Task brief → Could you swap every "text_box" in the records below for "text_block" and return the lines with nothing else changed?

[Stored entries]
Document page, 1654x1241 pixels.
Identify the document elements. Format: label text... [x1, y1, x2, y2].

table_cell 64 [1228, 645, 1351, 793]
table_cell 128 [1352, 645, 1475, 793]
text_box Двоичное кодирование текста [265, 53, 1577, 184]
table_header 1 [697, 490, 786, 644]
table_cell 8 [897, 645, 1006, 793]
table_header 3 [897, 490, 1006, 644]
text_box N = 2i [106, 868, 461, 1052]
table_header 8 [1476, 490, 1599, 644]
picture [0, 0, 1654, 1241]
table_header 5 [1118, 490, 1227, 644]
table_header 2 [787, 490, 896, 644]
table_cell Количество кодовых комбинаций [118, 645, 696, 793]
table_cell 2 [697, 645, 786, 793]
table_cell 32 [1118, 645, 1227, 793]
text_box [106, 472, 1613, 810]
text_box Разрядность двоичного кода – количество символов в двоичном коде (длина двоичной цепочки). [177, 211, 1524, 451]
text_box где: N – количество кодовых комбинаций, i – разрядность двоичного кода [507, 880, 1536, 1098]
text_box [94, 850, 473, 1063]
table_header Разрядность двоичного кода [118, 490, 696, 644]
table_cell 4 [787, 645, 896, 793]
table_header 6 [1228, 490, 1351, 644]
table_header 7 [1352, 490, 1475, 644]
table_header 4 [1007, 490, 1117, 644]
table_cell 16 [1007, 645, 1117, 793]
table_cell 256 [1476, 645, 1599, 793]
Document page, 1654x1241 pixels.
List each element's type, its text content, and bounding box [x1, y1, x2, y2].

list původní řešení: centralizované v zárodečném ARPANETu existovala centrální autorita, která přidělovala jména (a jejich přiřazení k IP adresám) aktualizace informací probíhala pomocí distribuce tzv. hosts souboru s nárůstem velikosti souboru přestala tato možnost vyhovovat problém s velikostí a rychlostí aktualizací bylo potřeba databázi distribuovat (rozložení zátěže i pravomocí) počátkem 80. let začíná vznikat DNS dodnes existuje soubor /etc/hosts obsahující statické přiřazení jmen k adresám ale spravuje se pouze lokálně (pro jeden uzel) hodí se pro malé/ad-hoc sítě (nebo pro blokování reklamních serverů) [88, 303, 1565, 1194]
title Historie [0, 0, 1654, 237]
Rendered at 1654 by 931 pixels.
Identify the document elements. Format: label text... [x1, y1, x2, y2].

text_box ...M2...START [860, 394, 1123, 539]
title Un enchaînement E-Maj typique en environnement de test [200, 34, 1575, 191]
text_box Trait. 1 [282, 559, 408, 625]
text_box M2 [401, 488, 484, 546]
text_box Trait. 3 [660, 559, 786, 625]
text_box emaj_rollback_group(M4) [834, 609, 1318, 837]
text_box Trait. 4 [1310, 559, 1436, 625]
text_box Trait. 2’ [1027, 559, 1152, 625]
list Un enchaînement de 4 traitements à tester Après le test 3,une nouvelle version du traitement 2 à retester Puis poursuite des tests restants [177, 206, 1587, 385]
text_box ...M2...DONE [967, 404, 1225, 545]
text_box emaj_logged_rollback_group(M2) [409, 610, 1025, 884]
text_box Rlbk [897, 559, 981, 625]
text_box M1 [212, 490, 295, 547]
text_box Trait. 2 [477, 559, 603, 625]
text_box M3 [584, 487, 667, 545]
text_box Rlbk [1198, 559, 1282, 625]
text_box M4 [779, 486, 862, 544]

Answer for the task →
Document page, 1654x1241 pixels.
Identify the document elements. Format: label text... [x1, y1, x2, y2].

table_cell 64 [1228, 645, 1351, 793]
table_cell 128 [1352, 645, 1475, 793]
text_block Двоичное кодирование текста [265, 53, 1577, 184]
table_header 1 [697, 490, 786, 644]
table_cell 8 [897, 645, 1006, 793]
table_header 3 [897, 490, 1006, 644]
text_block N = 2i [106, 868, 461, 1052]
table_header 8 [1476, 490, 1599, 644]
picture [0, 0, 1654, 1241]
table_header 5 [1118, 490, 1227, 644]
table_header 2 [787, 490, 896, 644]
table_cell Количество кодовых комбинаций [118, 645, 696, 793]
table_cell 2 [697, 645, 786, 793]
table_cell 32 [1118, 645, 1227, 793]
text_block [106, 472, 1613, 810]
text_block Разрядность двоичного кода – количество символов в двоичном коде (длина двоичной цепочки). [177, 211, 1524, 451]
text_block где: N – количество кодовых комбинаций, i – разрядность двоичного кода [507, 880, 1536, 1098]
text_block [94, 850, 473, 1063]
table_header Разрядность двоичного кода [118, 490, 696, 644]
table_cell 4 [787, 645, 896, 793]
table_header 6 [1228, 490, 1351, 644]
table_header 7 [1352, 490, 1475, 644]
table_header 4 [1007, 490, 1117, 644]
table_cell 16 [1007, 645, 1117, 793]
table_cell 256 [1476, 645, 1599, 793]
Document page, 1654x1241 pixels.
List each element's type, its text content, and bounding box [x1, y1, x2, y2].

list původní řešení: centralizované v zárodečném ARPANETu existovala centrální autorita, která přidělovala jména (a jejich přiřazení k IP adresám) aktualizace informací probíhala pomocí distribuce tzv. hosts souboru s nárůstem velikosti souboru přestala tato možnost vyhovovat problém s velikostí a rychlostí aktualizací bylo potřeba databázi distribuovat (rozložení zátěže i pravomocí) počátkem 80. let začíná vznikat DNS dodnes existuje soubor /etc/hosts obsahující statické přiřazení jmen k adresám ale spravuje se pouze lokálně (pro jeden uzel) hodí se pro malé/ad-hoc sítě (nebo pro blokování reklamních serverů) [88, 303, 1565, 1194]
title Historie [0, 0, 1654, 237]
Rendered at 1654 by 931 pixels.
Identify the document elements. Format: label text... [x1, y1, x2, y2].

text_block ...M2...START [860, 394, 1123, 539]
title Un enchaînement E-Maj typique en environnement de test [200, 34, 1575, 191]
text_block Trait. 1 [282, 559, 408, 625]
text_block M2 [401, 488, 484, 546]
text_block Trait. 3 [660, 559, 786, 625]
text_block emaj_rollback_group(M4) [834, 609, 1318, 837]
text_block Trait. 4 [1310, 559, 1436, 625]
text_block Trait. 2’ [1027, 559, 1152, 625]
list Un enchaînement de 4 traitements à tester Après le test 3,une nouvelle version du traitement 2 à retester Puis poursuite des tests restants [177, 206, 1587, 385]
text_block ...M2...DONE [967, 404, 1225, 545]
text_block emaj_logged_rollback_group(M2) [409, 610, 1025, 884]
text_block Rlbk [897, 559, 981, 625]
text_block M1 [212, 490, 295, 547]
text_block Trait. 2 [477, 559, 603, 625]
text_block M3 [584, 487, 667, 545]
text_block Rlbk [1198, 559, 1282, 625]
text_block M4 [779, 486, 862, 544]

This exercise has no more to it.